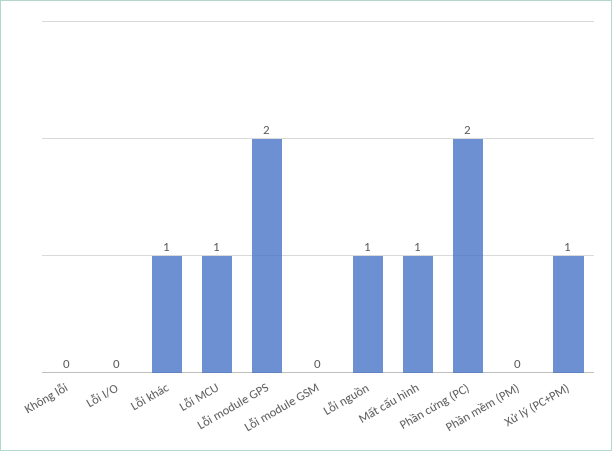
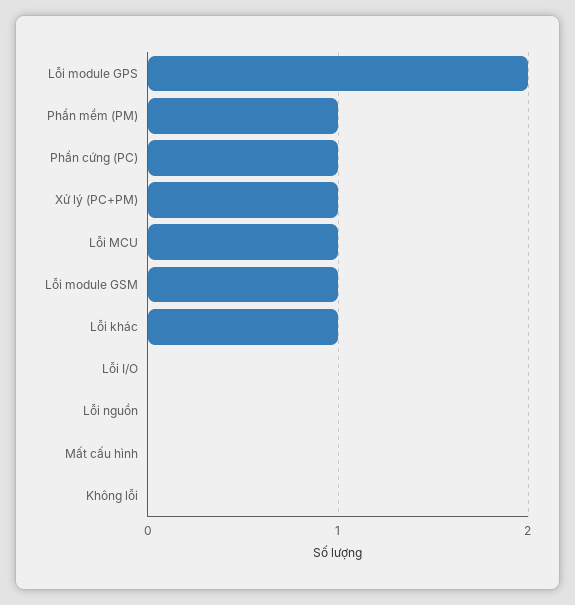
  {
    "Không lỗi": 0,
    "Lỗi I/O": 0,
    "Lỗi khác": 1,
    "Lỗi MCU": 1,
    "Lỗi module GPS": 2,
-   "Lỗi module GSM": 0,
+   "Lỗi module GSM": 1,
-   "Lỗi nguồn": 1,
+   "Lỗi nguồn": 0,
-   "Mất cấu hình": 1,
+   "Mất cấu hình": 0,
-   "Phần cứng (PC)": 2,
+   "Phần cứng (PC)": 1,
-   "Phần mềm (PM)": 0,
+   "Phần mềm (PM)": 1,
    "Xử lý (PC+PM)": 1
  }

|---|

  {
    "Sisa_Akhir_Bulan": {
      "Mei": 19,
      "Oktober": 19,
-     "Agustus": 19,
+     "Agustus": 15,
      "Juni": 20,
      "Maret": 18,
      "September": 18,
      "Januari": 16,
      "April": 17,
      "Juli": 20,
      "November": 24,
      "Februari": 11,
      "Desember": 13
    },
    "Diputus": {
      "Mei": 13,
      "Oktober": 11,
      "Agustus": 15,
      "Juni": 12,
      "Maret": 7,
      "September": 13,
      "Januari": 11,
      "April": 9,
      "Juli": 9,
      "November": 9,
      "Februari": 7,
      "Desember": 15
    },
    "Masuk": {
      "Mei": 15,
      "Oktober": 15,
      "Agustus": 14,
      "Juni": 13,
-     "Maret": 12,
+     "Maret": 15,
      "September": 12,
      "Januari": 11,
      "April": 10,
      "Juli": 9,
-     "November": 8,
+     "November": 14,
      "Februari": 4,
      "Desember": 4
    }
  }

|---|

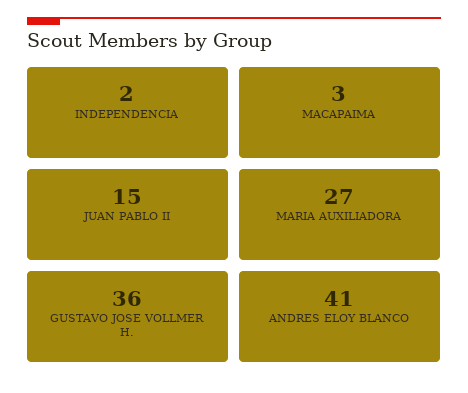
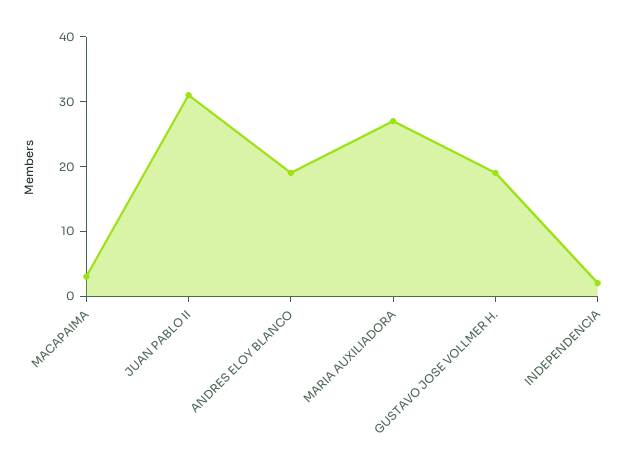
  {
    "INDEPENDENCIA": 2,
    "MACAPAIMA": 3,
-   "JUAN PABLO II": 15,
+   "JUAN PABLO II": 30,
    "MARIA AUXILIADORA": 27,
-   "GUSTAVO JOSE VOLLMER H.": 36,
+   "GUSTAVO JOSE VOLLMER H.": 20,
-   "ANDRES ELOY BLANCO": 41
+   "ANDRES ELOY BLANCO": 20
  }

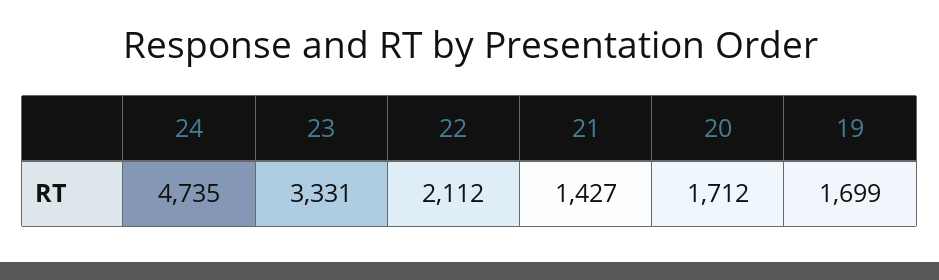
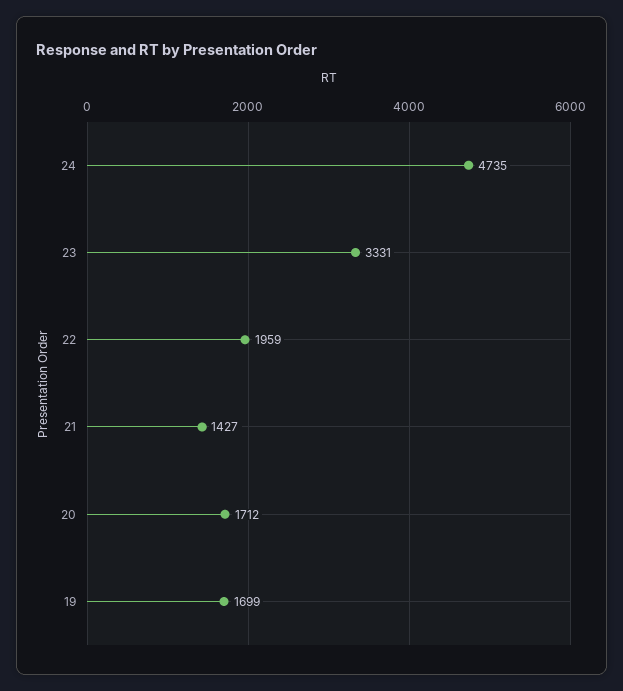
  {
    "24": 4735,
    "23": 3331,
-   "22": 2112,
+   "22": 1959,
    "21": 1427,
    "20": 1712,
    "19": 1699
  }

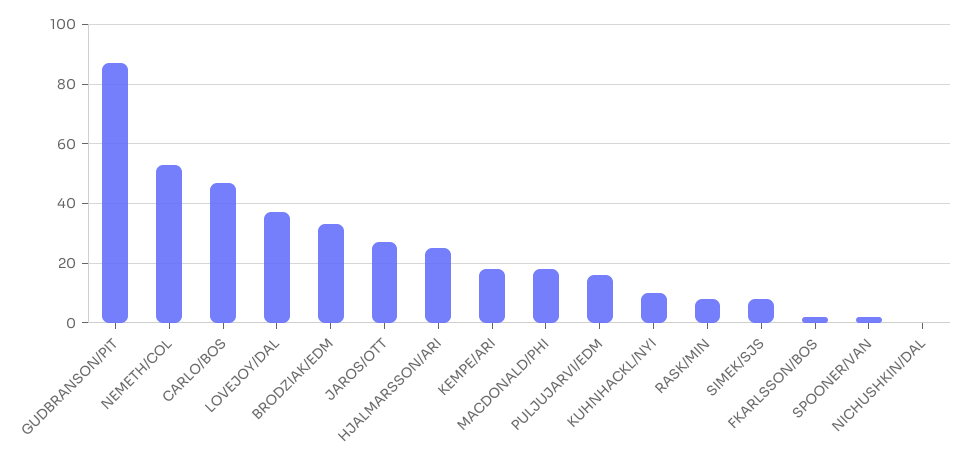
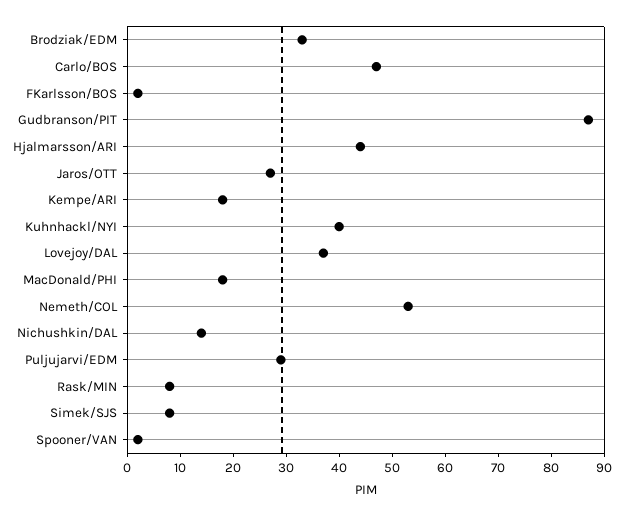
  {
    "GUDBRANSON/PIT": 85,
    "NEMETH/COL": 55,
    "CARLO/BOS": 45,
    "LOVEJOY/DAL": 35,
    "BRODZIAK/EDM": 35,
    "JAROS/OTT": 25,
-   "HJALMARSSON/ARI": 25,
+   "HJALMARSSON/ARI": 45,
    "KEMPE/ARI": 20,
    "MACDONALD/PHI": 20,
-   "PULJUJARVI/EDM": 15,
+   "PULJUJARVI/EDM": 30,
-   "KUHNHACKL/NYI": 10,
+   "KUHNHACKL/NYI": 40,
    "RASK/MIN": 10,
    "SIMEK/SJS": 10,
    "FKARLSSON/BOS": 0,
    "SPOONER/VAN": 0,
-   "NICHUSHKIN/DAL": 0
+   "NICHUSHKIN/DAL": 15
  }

|---|

EXERCISE DESCRIPTION:
Each line in the listing either holds the word "VOLLMER" or does not. Report how many do, as a bare number.

RESULT OF THE EXERCISE:
2